To his detriment: Louis IX severely punished blasphemy (the punishment being mutilation of the tongue and lips), gambling, interest-bearing loans, and prostitution. He expanded the scope of the Inquisition, and ordered the burning of Talmuds and other Jewish books.

This is what happens when I'm away for a year! Don or others will post on a subject that is right in my wheelhouse without my comment or guidance.

I have nothing to disagree withe here; Louis IX really did all these things, but I'd just add:

The "innocent until proven guilty" formulation wasn't introduced into the English common law until the great barrister and parliamentarian William Garrow forced the issue in the early 19th century. It's still a universal feature in all the common law countries, most importantly ours, although perhaps more honored in the breach than in th'observance. Non-common-law countries have let it go by, as in all of Western Europe, where guilt is presumed and procedures are often conducted by judges, who are not expected to be neutral and where there are no juries (exceptions abound, particularly in those countries forced to accept constitutions by the U.S. after the War). Even in Britain itself, they now empanel "special juries" expected to find against the defendant and allow majority verdicts even in capital cases.

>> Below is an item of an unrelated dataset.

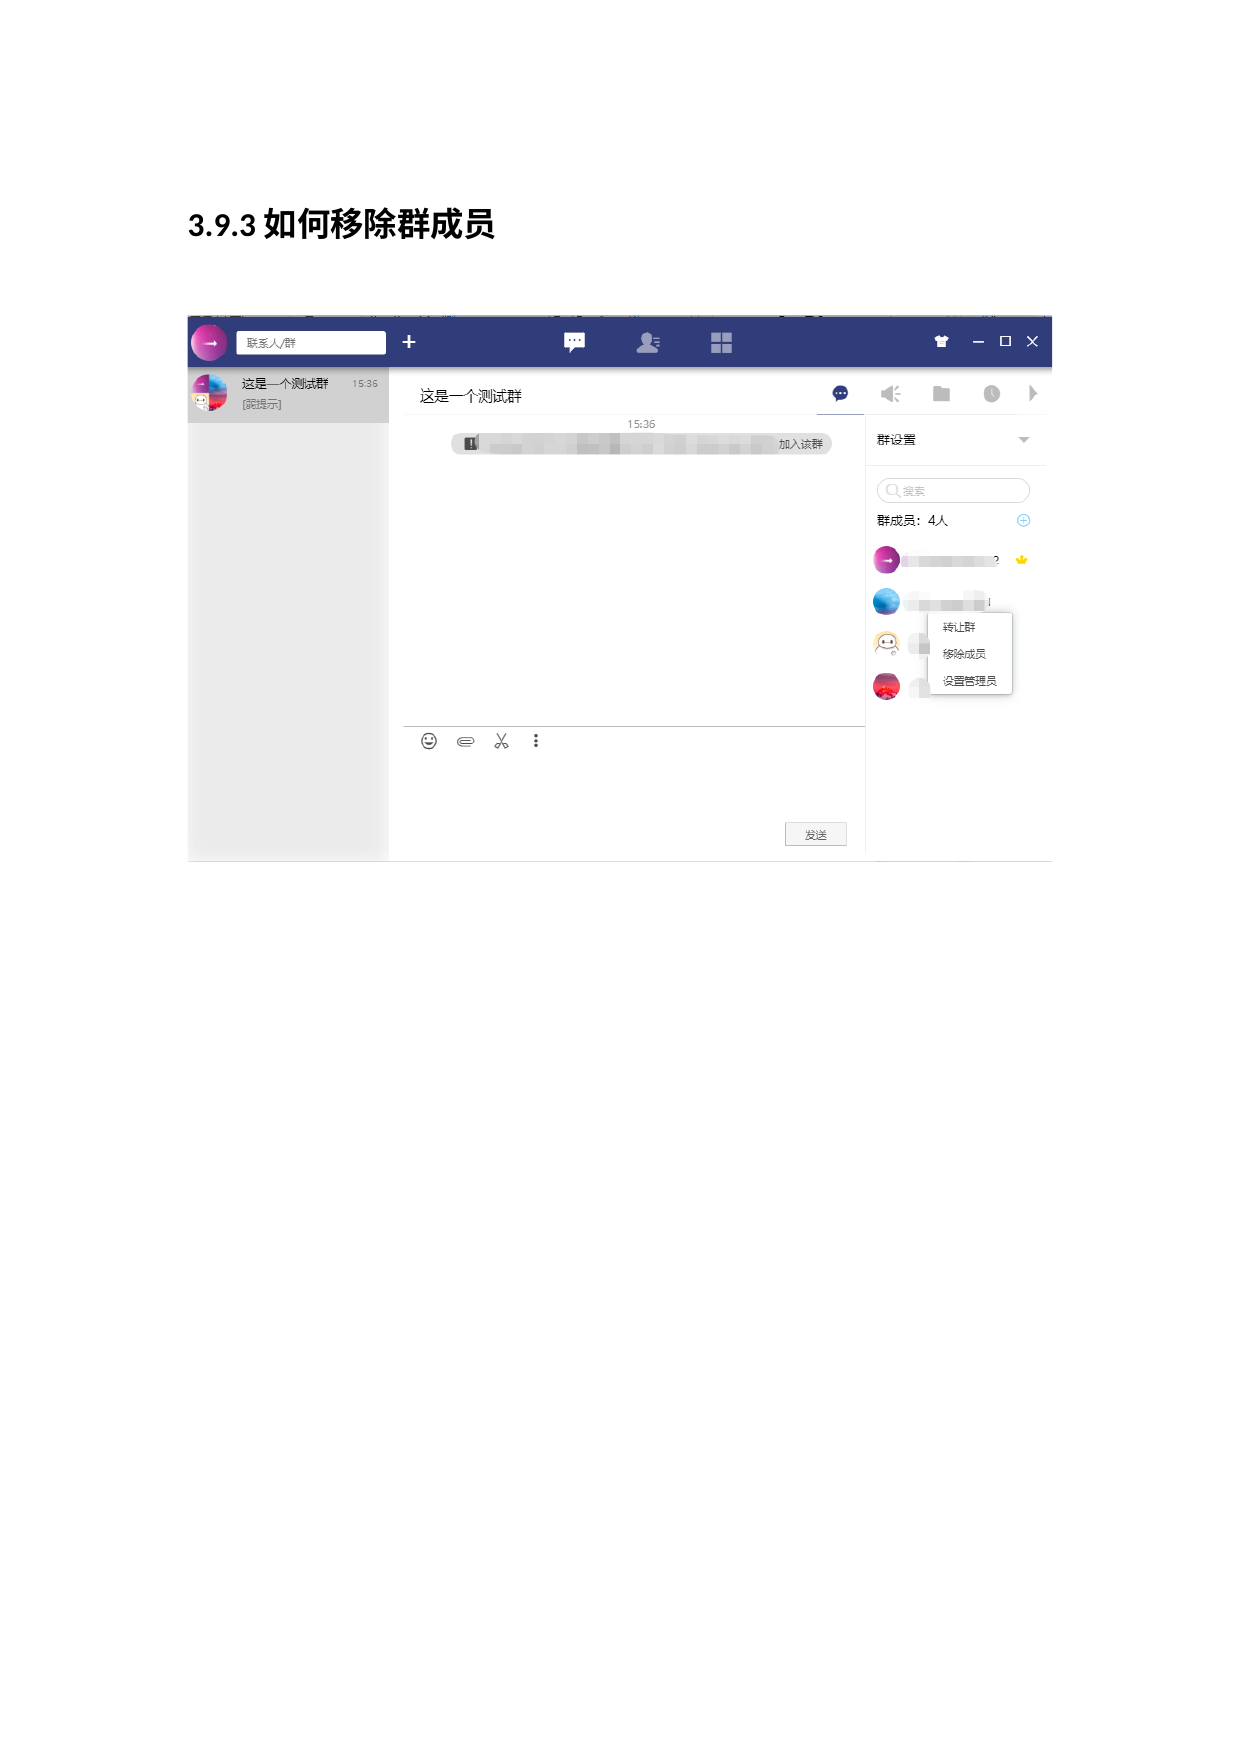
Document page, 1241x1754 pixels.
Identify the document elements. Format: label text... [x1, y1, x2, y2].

The banning of interest-bearing loans has a number of contradictory aspects. Charging interest (usury) is explicitly banned repeatedly in both the Old Testament and the new. For example: Deuteronomy 23:19 - Thou shalt not lend upon usury to thy brother; usury of money, usury of victuals, usury of any thing that is lent upon usury: or in the gospels: Matthew 25:27 - Thou oughtest therefore to have put my money to the exchangers, and [then] at my coming I should have received mine own with usury. This from one of the parables of Christ, spoken out of his own lips.

On the other hand, charging interest on loans made possible the rise of capitalism, a mixed blessing indeed.